The ongoing partnership between the Air Force’s Shadow Operations Center, or ShOC-N, at Nellis Air Force Base, in Nevada, and the Army’s Joint Systems Integration Lab, at Aberdeen Proving Ground, in Maryland, can serve as a model for integrated testing. Through this collaboration, a constant stream of Air Force, Space Force, and Army C2 improvements are rigorously assessed in virtual and live operations. The multi-service perspectives that inform the design, execution, and evaluation of the Nellis tests and experimentation deliver innovative capabilities that are better prepared for the challenges of real-world operations.
This vital component of fielding effective joint C2 systems points to the third key focus for JADC2 cooperation: service experimentation must be synchronized to put sufficiently developed technology in the hands of combatant commands for further stress-testing. The COCOMs provide exceptionally demanding operational environments where JADC2 solutions must sink or swim against the currents of different mission requirements, joint and international technologies, and organizational cultures.

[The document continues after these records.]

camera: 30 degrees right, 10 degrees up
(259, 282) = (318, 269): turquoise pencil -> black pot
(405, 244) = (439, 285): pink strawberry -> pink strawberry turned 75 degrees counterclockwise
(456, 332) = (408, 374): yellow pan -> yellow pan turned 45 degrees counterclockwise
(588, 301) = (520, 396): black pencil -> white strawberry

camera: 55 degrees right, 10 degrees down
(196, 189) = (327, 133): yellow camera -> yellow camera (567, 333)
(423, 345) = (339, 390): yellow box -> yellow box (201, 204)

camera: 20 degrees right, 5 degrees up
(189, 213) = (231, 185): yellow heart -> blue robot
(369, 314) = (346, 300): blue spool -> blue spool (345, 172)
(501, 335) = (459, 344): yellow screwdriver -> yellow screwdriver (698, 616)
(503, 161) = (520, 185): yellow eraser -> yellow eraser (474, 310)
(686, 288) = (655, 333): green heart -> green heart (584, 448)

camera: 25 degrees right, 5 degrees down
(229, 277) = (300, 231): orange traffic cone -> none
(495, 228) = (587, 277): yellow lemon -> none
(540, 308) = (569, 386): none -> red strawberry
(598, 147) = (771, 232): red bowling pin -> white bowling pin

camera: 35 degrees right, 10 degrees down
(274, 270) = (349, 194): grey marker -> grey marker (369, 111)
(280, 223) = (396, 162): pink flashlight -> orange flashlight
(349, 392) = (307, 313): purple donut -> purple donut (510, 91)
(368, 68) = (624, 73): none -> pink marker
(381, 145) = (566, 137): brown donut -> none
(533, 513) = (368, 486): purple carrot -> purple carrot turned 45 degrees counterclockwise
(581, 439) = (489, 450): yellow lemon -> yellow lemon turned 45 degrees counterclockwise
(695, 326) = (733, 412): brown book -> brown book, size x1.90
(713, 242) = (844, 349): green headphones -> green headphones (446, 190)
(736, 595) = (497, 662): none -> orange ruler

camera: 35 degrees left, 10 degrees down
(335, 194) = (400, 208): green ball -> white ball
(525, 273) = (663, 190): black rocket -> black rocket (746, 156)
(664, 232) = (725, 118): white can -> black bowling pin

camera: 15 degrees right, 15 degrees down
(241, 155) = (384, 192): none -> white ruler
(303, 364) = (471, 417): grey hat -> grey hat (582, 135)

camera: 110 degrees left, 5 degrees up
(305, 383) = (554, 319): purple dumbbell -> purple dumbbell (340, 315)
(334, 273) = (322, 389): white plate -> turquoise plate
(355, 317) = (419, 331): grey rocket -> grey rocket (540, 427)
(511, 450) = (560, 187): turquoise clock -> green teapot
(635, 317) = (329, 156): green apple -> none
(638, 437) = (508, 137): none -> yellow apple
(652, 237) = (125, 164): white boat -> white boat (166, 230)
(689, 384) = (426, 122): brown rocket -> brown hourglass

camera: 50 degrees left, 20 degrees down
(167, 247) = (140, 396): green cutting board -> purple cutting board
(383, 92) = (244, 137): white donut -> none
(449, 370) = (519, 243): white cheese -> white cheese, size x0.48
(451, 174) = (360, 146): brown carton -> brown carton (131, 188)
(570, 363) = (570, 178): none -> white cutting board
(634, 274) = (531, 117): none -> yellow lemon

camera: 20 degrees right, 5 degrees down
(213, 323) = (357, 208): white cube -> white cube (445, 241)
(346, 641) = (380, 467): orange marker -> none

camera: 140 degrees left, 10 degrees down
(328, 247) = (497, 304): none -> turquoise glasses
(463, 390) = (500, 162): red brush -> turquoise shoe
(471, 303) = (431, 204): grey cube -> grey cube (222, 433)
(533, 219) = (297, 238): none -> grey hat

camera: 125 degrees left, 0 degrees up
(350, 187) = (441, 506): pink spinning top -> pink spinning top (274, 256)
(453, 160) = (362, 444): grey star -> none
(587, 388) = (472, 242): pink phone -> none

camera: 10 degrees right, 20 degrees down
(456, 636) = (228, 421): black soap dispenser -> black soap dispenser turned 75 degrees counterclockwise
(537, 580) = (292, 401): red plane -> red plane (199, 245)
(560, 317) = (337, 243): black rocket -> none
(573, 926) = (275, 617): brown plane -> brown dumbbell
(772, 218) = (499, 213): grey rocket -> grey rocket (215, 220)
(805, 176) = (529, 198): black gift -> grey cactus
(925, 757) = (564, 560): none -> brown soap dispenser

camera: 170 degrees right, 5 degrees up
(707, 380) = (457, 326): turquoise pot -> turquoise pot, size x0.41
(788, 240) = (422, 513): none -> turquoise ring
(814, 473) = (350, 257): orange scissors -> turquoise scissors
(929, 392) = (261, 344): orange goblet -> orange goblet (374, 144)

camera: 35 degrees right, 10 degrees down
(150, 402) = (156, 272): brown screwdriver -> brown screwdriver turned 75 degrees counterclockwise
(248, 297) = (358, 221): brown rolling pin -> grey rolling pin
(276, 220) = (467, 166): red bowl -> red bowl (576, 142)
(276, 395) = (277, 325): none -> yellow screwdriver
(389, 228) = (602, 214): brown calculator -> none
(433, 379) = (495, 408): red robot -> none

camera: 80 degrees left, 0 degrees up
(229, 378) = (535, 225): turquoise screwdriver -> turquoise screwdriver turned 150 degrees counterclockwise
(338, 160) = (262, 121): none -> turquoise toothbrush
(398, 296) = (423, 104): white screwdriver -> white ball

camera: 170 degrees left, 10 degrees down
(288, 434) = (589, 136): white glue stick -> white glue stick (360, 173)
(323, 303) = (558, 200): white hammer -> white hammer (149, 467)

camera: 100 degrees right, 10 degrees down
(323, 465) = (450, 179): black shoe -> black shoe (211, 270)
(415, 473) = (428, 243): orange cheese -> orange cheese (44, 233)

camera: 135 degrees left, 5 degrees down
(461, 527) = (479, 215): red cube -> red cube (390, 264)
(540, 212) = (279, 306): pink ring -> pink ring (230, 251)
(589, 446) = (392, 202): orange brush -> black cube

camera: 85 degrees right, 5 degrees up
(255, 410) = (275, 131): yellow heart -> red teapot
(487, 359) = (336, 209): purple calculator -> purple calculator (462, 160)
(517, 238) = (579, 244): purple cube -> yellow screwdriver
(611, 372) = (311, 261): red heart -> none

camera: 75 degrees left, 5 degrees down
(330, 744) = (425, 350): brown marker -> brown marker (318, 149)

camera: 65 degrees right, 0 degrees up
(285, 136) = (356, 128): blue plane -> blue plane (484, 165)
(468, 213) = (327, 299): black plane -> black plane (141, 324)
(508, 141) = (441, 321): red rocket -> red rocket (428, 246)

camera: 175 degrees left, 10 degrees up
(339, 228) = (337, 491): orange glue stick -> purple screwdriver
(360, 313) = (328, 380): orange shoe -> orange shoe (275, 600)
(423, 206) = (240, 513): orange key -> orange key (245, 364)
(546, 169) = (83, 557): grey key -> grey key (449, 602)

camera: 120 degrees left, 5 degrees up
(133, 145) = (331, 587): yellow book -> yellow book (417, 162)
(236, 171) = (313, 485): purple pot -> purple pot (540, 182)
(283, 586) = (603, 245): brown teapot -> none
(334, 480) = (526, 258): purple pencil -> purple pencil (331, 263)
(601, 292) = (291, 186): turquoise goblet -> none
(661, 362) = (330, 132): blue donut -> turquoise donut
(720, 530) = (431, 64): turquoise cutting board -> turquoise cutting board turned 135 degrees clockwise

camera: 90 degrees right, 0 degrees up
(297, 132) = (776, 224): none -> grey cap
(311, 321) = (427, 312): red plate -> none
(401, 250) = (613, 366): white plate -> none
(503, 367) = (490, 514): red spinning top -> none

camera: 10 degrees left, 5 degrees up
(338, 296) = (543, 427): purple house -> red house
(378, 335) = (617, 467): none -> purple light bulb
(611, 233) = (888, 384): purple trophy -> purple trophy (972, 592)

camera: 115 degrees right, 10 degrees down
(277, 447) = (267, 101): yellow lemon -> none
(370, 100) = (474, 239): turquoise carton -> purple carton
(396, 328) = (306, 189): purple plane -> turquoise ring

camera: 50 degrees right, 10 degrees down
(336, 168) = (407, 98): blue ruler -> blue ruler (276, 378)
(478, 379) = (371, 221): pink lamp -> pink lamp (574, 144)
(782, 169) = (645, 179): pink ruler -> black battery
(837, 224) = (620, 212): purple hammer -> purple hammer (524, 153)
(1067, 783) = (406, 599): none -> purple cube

The dawn of airpower provided the opportunity to seek new ways to adapt technology, break barriers, and drive a change in the character of warfare. It is this spirit of innovation that is woven into the DNA of our airmen. In some eras, it can be argued that the technology trailed the vision. Today, technological advances outpace our organizational and doctrinal adaptation. In the case of ABMS and JADC2, we must flip the script and accelerate our maturation of processes, authorities, and governance in order to match the capabilities that technology has placed on our doorstep. If we get the processes wrong—if we can’t clear the bureaucratic hurdles that threaten the art of the possible—then we risk winding up with awesome, but wasted, technology. It’s a recipe for losing, and that is unacceptable.
Gen. David Allvin is the U.S. Air Force vice chief of staff.